Amid the global turmoil caused by the COVID-19 outbreak, the Hashemite Kingdom of Jordan looked resilient in combating the virus outbreak. Jordan adopted harsh measures for the population and the economy with an unwavering intent to eliminate the virus. However, despite the proven efficiency of those measures in containing the virus, their economic impacts are still hard to fathom. These economic impacts show that Jordan’s real battle with the virus is not only on the health front but also on the economic front as well.
To contain the virus, the government of Jordan enforced a nationwide curfew in mid-March. This measure brought the Jordanian economy to a standstill, with all economic activities shut down.
A stalled business cycle
The shutdown provoked a shock to both sides of the economy, the supply side and the demand side. Hence, Jordanian businesses started to suffer interruptions in their cash flows which made it harder for them to meet their fixed costs (wages, bank installments, rents, water and energy costs, etc.). Accordingly, Jordanian businesses started to search for possible ways that could help them reduce their costs until the economy operates again. For instance, 67% of Jordanian employers considered laying off some of their workers if the shutdown continued for a longer period, according to a survey conducted by the Center for Strategic Studies at the University of Jordan. If this move is made by Jordanian businesses, it will add to the already high unemployment rates that had reached 19% by the end of 2019. Consequently, this will mean a decline in already low aggregate demand on the Jordanian job market and hence a longer time for Jordanian businesses to recover. More importantly, this will mean a drop in the Jordanian government’s tax revenues on business profits and consumption as well.
In addition to the above, a huge part of the Jordanian labor force works in the informal sector and most of them are day laborers, accounting for more than 52% of the Jordanian labor force. They are currently struggling to meet their daily financial needs.

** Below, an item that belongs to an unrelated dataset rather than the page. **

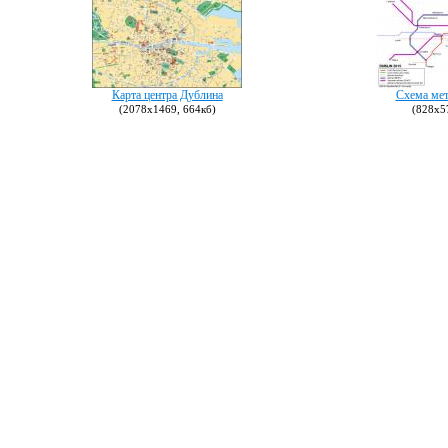
Карта центра Дублина
Схема ме
(2078х1469, 664кб)
(828х5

Besides the shutdown and its resultant consequences on Jordanian businesses and labor, COVID-19 will have a long-term negative impact on one of the most promising Jordanian sectors: tourism. This sector will be impacted not only by the shutdown, it will also be negatively impacted by the lower amount of trust and increasing cautiousness among international tourists about traveling abroad and global tourism. As a result, it’s expected that it will causes losses in a main source of foreign currency and job creation.

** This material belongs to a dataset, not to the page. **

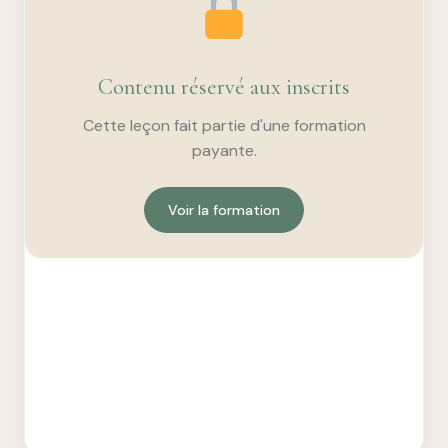
Contenu réservé aux inscrits
Cette leçon fait partie d'une formation
payante.
Voir la formation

Externally, Jordan is highly dependent on remittances from Jordanian workers abroad. Those cash inflows to the country are expected to decline due to the expected global economic recession.
Based on the above, the government of Jordan will need a massive amount of funds – which are usually unavailable – to mitigate the emerging economic crisis. These funds will be needed to compensate the vulnerable groups like day laborers and informal workers and the government will need to subsidize private sector wages to sustain employment; finally, the government will need to increase its long-term capital spending to stimulate the economy and accelerate its recovery. However, securing these funds will not be an easy task for the Jordanian government. Jordan suffers from a chronic fiscal deficit and mounting public debt. The spending needed will increase the country’s public debt to risky levels that may jeopardize its credit rating. Yet, the main challenge will be the debt source and its cost: the options of getting this credit are few because the liquidity of international credit markets is drying up due to financial shock caused by COVID-19. The main options will be getting concessional loans from the World Bank and the IMF, or, in worst-case scenarios, the option will be getting credit from the local banks. However, getting credit from the local banks will exasperate the SMEs’ financing issues if the government is crowding them for the funds available in Jordan’s local credit market.
Prospects of recovery
Increased economic hardships for Jordan and perhaps a recession will be inevitable. However, what Jordan will need to look for is the acceleration of economic recovery. Despite the few options that Jordan has, it needs to fight its economic battle maybe even harder than the health battle.
To succeed in accelerating the recovery, Jordan needs to stimulate the sectors that were not impacted by the COVID-19 crisis, like ICT, logistics, consulting services, agriculture. For example, the Jordanian ICT sector was able to keep its businesses running where it was able to activate remote working and continue to export services. Such sectors could be the key drivers of the Jordanian economy if they were given the needed incentives to boost their production. Moreover, ifthey grew, these sectors could also absorb the newly unemployed workers of the sectors that were negatively impacted by COVID-19, like the tourism sector.
To stimulate the economy, Jordan will need to offer tax exemptions, customs duty exemptions and perhaps subsidies to the private sector. Yet these stimulus packages will be of tremendous cost to government finances and may add long-term pressure on the government’s budget.
Jordan is living unprecedentedly exceptional days that necessitate exceptional measures. To survive, Jordan needs to be brave in stimulating the economy in the short run and much braver in implementing market reform in the future.